◆ Reading text
====

Report: Treasure Data fair usage limits
Executive summary
Treasure Data publishes a detailed ICDP Fair Usage and Performance Policy that sets tiered limits for ingest, storage, instances, users, and sandbox usage. The policy is explicit about enforcement (notifications, cure periods, and automatic upgrades/overage charges) and prescribes operational best practices. In practice these limits are generous for many enterprise workloads (high ingestion rates, petabyte-scale storage and a stated ~2 million records/sec ingestion capability), but they can also produce unexpected cost and operational friction when customers exceed thresholds or attempt production-scale testing in Sandbox environments.
This report presents evidence from Treasure Data documentation and customer case studies, contrasts supportive and critical perspectives, and ends with a pragmatic design checklist and patterns to reliably operate within the fair usage boundaries.
What Treasure Data says (selected excerpts)
"If Customer exceeds any of the above limitations for their purchased ICDP Tier: Notification of the excess will be sent to the e-mail address associated with Customer’s Instance; Customer will have until the end of the month in which notice is sent to reduce usage below the limits; and If usage continues to exceed the specified limit at the end of the month in which notice is sent, Customer will be automatically upgraded to the next level per the 'Upgrade Pricing & Overages Table'..." (ICDP Fair Usage and Performance Policy).

====

◆ Material supplied
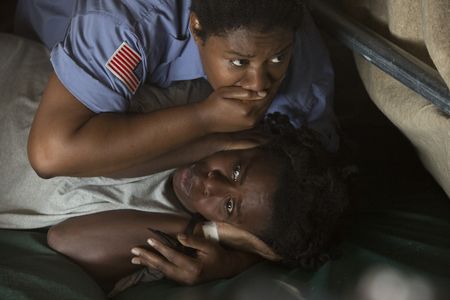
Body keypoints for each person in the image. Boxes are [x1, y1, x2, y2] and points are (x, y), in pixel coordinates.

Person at [13, 0, 338, 179]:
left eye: (278, 58)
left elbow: (313, 177)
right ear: (196, 28)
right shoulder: (128, 19)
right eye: (239, 62)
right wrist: (204, 125)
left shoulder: (284, 31)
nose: (259, 85)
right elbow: (50, 155)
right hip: (47, 24)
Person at [46, 113, 349, 294]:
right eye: (236, 170)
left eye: (229, 207)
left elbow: (64, 239)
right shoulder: (196, 107)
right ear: (252, 143)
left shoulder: (179, 247)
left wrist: (202, 233)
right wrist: (212, 142)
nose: (211, 184)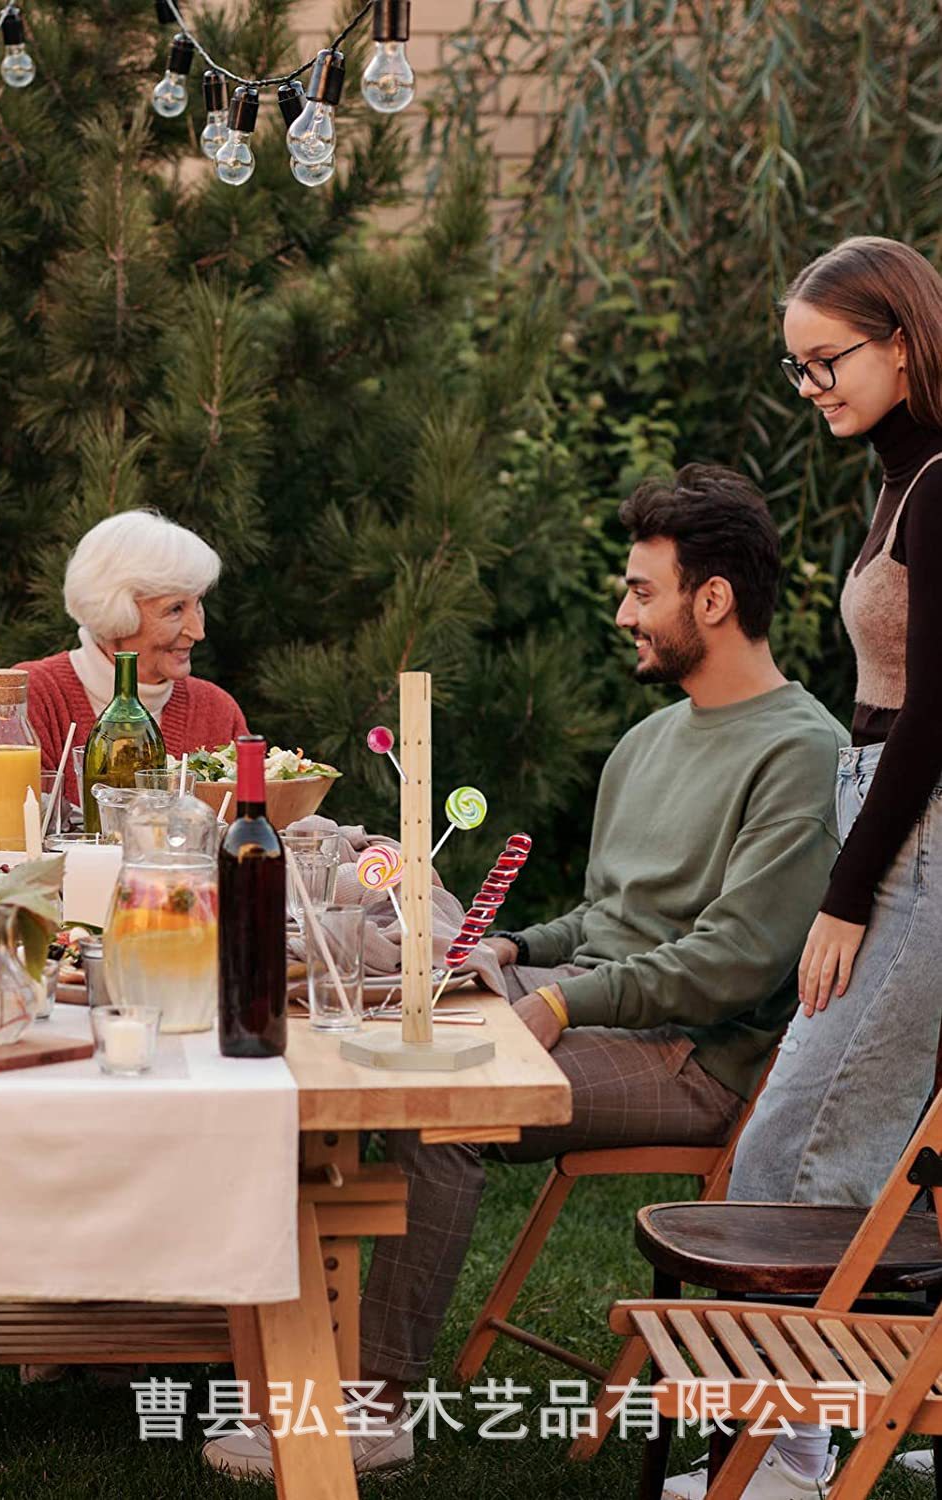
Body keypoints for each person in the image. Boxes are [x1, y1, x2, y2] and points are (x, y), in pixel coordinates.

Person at [204, 465, 848, 1481]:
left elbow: (732, 961)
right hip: (600, 1010)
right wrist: (509, 949)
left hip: (694, 1058)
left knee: (441, 1109)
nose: (623, 610)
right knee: (333, 1041)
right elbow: (613, 918)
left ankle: (372, 1406)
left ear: (712, 600)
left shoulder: (803, 752)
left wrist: (555, 1000)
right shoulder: (646, 743)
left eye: (643, 590)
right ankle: (280, 1367)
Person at [664, 239, 942, 1500]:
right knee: (798, 1141)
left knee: (810, 1148)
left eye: (826, 360)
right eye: (798, 369)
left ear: (901, 337)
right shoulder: (898, 482)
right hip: (885, 817)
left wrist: (844, 894)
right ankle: (783, 1446)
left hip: (920, 836)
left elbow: (936, 715)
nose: (814, 386)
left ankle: (791, 1460)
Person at [14, 510, 248, 793]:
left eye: (197, 603)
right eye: (175, 609)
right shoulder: (33, 695)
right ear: (115, 613)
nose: (197, 631)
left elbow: (270, 822)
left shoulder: (216, 711)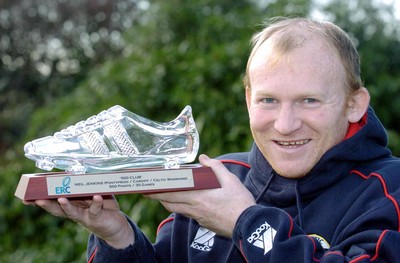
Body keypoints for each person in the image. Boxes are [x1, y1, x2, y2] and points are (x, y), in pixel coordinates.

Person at [24, 17, 400, 262]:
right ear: (248, 99)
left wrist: (243, 220)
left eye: (309, 101)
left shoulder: (388, 193)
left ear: (354, 105)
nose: (285, 125)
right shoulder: (222, 177)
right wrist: (117, 237)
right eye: (268, 100)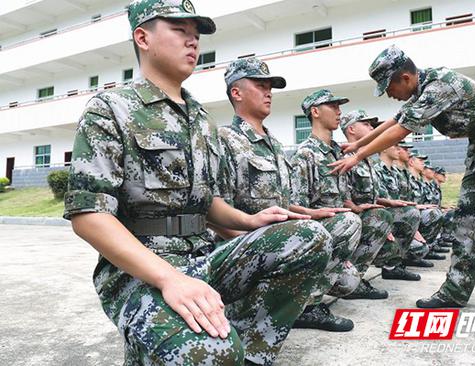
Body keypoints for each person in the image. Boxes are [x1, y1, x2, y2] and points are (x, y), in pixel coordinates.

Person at [63, 1, 334, 365]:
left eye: (196, 36)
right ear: (142, 37)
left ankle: (248, 352)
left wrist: (249, 221)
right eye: (179, 32)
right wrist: (168, 279)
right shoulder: (112, 109)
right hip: (142, 268)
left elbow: (206, 203)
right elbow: (88, 216)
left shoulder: (201, 120)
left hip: (205, 256)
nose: (193, 43)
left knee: (309, 237)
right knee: (210, 353)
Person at [328, 44, 475, 327]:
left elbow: (401, 130)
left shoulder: (439, 86)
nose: (389, 94)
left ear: (405, 77)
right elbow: (396, 119)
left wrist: (358, 155)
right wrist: (358, 143)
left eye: (389, 87)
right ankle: (455, 291)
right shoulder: (422, 89)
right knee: (466, 220)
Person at [217, 57, 361, 332]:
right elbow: (215, 211)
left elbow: (283, 201)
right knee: (316, 238)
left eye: (270, 86)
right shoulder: (225, 139)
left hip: (282, 234)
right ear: (236, 92)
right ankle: (252, 303)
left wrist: (310, 213)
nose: (268, 92)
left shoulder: (274, 144)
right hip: (245, 243)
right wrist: (251, 245)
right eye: (260, 86)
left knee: (347, 230)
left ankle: (304, 303)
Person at [291, 89, 404, 304]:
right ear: (315, 111)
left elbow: (346, 194)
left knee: (380, 218)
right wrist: (319, 214)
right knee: (350, 222)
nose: (339, 111)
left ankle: (353, 274)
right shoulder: (305, 154)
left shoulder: (340, 152)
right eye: (332, 107)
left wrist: (356, 206)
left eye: (339, 107)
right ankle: (308, 303)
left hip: (344, 223)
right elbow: (295, 205)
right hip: (319, 228)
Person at [340, 109, 426, 277]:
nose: (371, 128)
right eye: (365, 124)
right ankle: (353, 278)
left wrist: (387, 202)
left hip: (372, 214)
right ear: (351, 129)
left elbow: (371, 195)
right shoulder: (344, 157)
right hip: (357, 218)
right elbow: (341, 197)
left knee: (410, 213)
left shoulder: (365, 158)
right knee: (381, 217)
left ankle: (392, 267)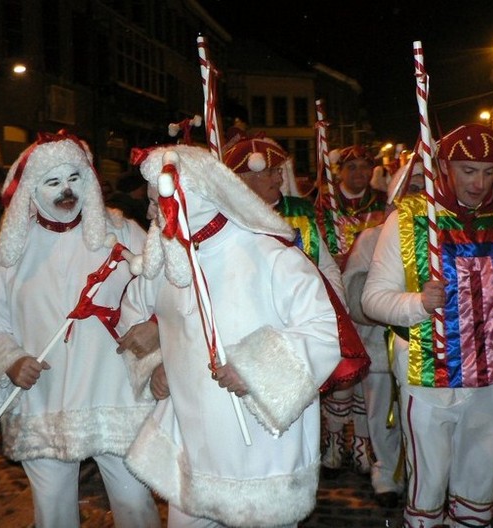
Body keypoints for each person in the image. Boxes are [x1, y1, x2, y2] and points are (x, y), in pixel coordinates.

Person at [120, 144, 370, 527]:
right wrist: (156, 363)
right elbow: (135, 317)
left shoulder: (271, 256)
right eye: (152, 203)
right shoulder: (166, 258)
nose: (155, 214)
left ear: (199, 195)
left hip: (263, 459)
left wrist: (254, 369)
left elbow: (324, 331)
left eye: (164, 202)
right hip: (191, 455)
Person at [0, 131, 161, 528]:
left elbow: (172, 291)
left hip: (115, 396)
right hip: (43, 401)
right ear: (31, 190)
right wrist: (10, 359)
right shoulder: (7, 254)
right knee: (53, 512)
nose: (66, 190)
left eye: (74, 178)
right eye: (53, 182)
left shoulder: (122, 234)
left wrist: (156, 327)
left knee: (135, 505)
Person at [361, 123, 493, 527]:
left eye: (488, 170)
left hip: (491, 380)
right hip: (427, 377)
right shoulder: (409, 219)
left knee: (478, 493)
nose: (479, 183)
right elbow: (371, 300)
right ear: (444, 166)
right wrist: (418, 303)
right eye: (468, 170)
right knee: (426, 492)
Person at [341, 159, 425, 508]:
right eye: (412, 192)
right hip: (381, 343)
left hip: (426, 347)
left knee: (418, 418)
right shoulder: (373, 236)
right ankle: (385, 471)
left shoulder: (438, 238)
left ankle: (418, 475)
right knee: (381, 414)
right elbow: (355, 289)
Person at [316, 145, 387, 477]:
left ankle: (361, 443)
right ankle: (332, 439)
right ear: (339, 170)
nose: (359, 174)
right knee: (340, 374)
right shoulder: (321, 206)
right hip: (334, 300)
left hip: (368, 301)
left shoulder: (383, 207)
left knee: (369, 377)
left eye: (365, 168)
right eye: (352, 167)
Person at [222, 134, 343, 295]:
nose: (280, 179)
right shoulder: (227, 220)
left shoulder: (301, 212)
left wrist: (334, 303)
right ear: (244, 179)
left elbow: (327, 268)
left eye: (279, 170)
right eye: (270, 172)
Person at [105, 167, 151, 231]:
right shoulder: (128, 208)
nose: (143, 192)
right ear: (132, 189)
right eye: (142, 189)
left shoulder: (119, 203)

====

◆ Required tasks
a) In the fair usage report, rewrite the paragraph beginning "Treasure Data publishes a detailed ICDP Fair Usage" as a short list that keeps its main facts.
b) Continue the report on Treasure Data's fair usage limits from its last sentence.
The records are separate material and have no connection to the report on Treasure Data's fair usage limits.

◆ Responses to the tasks
a)
- Treasure Data's ICDP Fair Usage and Performance Policy sets tiered limits for ingest, storage, instances, users and sandbox usage.
- The policy spells out enforcement: notifications, cure periods, and automatic upgrades or overage charges.
- It also prescribes operational best practices.
- For many enterprise workloads the limits are generous, with high ingestion rates, petabyte-scale storage and a stated ingestion capability of about 2 million records per second.
- Customers can face unexpected costs and operational friction when they exceed thresholds or try production-scale testing in Sandbox environments.

b)
"Customers shall not run production-level volumes and/or frequency of real-time data processing in Sandbox Instances. Customers shall not perform sustained or high-throughput load testing, including ongoing simulations of user activity or latency tracking, in Sandbox Instances." (Terms of Service / Sandbox guidance).
"Treasure Data will provision sufficient infrastructure resources for customers to ingest, cleanse, unify, segment, activate, orchestrate and analyze their profile and behavior data volumes while meeting the following minimum performance standards: Query Success Rate (QSR): 99.9%." (ICDP Fair Usage and Performance Policy).
The two perspectives: TD Advocate vs Skeptical DBA
TD Advocate (supportive)
- Documentation is explicit and tiered: monthly ingestion and daily storage row limits are published and permit very large volumes (for high tiers, examples cited include monthly ingestion up to billions of records and Tier 13+ allowances up to 10,000 billion records) (policy).
- Enterprise customers successfully run large workloads: case studies show ingestion spikes like "61 million records in under 10 minutes" and unified profiles in the millions, with measurable business value (campaign time reduction, improved ROI) (FinOps case study).
- Treasure Data offers architectural guidance, e.g., aggregation at source/destination, Fluentd-driven collection for containers, and Lambda-like patterns to combine batch and stream processing—practical advice to stay efficient within limits (Distributed logging blog).
Skeptical DBA (critical)
- Enforcement mechanics create operational and financial risk: automatic tier upgrades or invoices for overages can produce unexpected charges if workloads spike briefly or testing is mis-scheduled (policy excerpt).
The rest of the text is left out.